Moreover as this is a G2G deal that only involves the governments of India and France, there is no room for a middlemen (as is alleged by those who oppose the deal). That would only be a possibility if a deal is done with a manufacturer. But that too is distant possibility now with the stringent norms stipulated by the DPP. Thus the allegations that a certain business house is being favoured, in this G2G Rafale deal, are baseless. The need for one or more offset partners will be exercised only when a deal is done to assemble or manufacture more such aircrafts in India.
But among the many issues that have become part of the political slugfest over the Rafale aircraft deal, such as its choice, pricing, and allegations of middlemen, all of which are ill informed and being done to attract voters, the issue that is at the heart of the tradition of controversies over defence deals in India, remains unattended. This is the oft repeated story of all our major military purchases, done in a crisis mode — the IAF nearing the end of its fighting edge being a case in point here — that leaves us with no room to ‘make in India’.

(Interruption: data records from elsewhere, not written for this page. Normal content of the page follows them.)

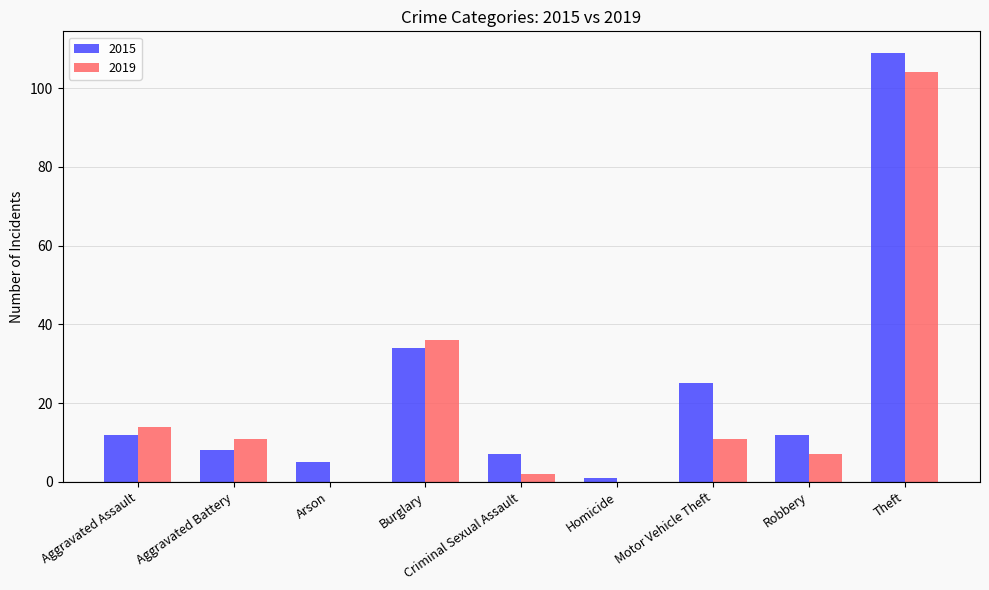

The value of 2015 at Aggravated Assault is 12. True or false?

True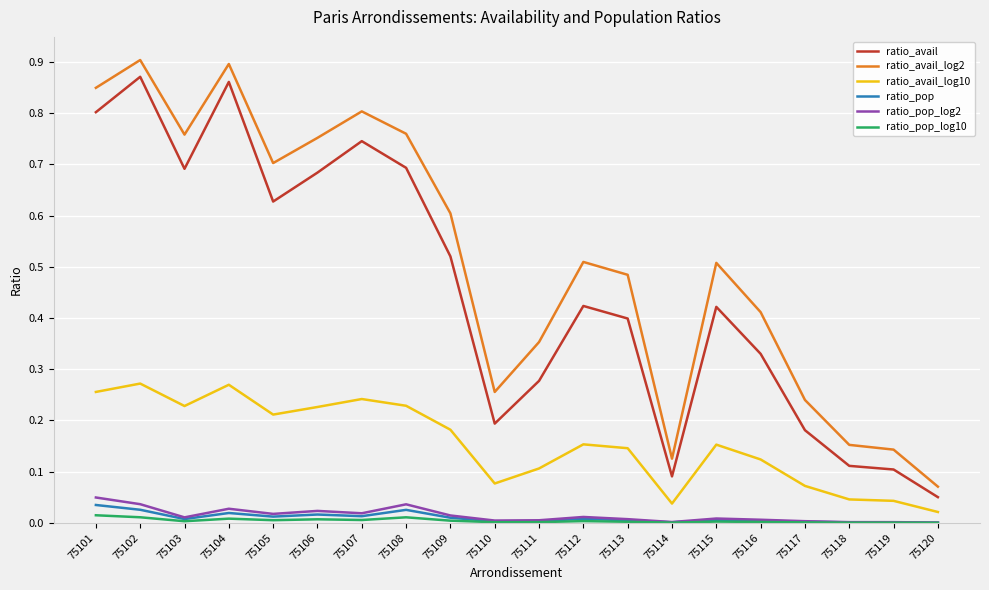

Which category has the highest value in the ratio_avail_log2 series?

75102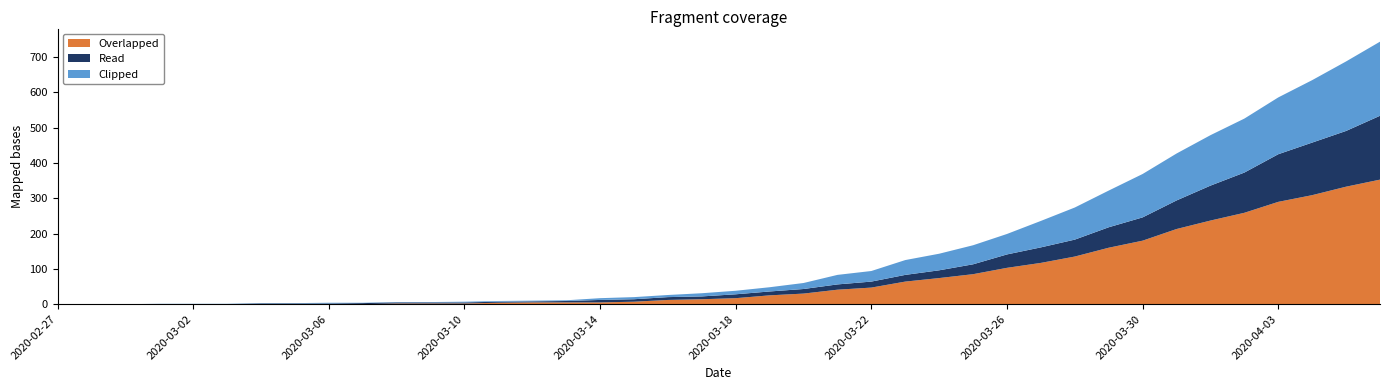

Reading left to right, what are all the values shown in this chart?

Clipped: 0	0	0	1	1	1	1	1	2	1	1	1	2	2	2	2	5	6	6	9	10	12	17	27	30	42	47	54	58	75	91	104	123	133	143	153	161	177	197	210
Read: 0	0	0	0	0	0	2	2	2	3	3	3	3	3	3	4	7	7	8	8	11	11	13	15	17	19	22	28	38	44	48	58	66	81	99	114	135	149	158	181
Overlapped: 0	0	0	0	0	0	0	0	0	0	2	2	2	4	5	5	5	7	12	14	17	25	30	41	47	64	74	85	103	117	135	160	180	213	237	259	290	309	333	353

The absence of adequate defence manufacturing capability in India, leads us to seek virtually all our weapon systems from markets abroad. Among the many reasons for this tradition, two are most obvious. One, is the delay in our decision making. It brings about a desperate need to only seek new weapon systems abroad. And the other is the absence of any international restrictions on purchases of conventional weapon systems, have made it an easy to adopt option, unlike the restrictions on the purchase of missiles (like the MTCR) that has led our scientists to come up with world class missiles. It is also no coincidence that all major arms manufacturing countries are the P5 countries and thus would be unwilling to impose restrictions on their own products!
So India has remained dependent largely on weapons systems made in Russia, US and the European countries with Israel having joined this group quietly but steadily so, in the past decade or more. We need to ask how have countries like Israel (with a population of a few million people that was created in 1948 near the time India became independent) created a world class arms manufacturing and export base while we are still nowhere? The argument that Israel was a US ally and would thus have had US support to develop its military industrial complex is contestable, as Israeli products like the Arrow missile shield have posed a challenge to US products like the Patriot missile shield.
The problem with India’s defence industrial indigenisation is deeper than simply a disconnect between the buyer (i.e India’s armed forces) and the manufacturer (i.e India’s defence PSUs). That apart, India’s defence ministry has been in the past adamant that all tie-ups for products to be eventually made in India, would have to be with our defence PSUs. This was a reason for the delay in implementing the Rafale deal between 2008 and 2015, as Dassault (the maker of Rafale) wasn’t convinced that HAL could provide the quality control for Rafale jets to be made in India. Perhaps Dassault (the makers of Rafale jets) could help us change.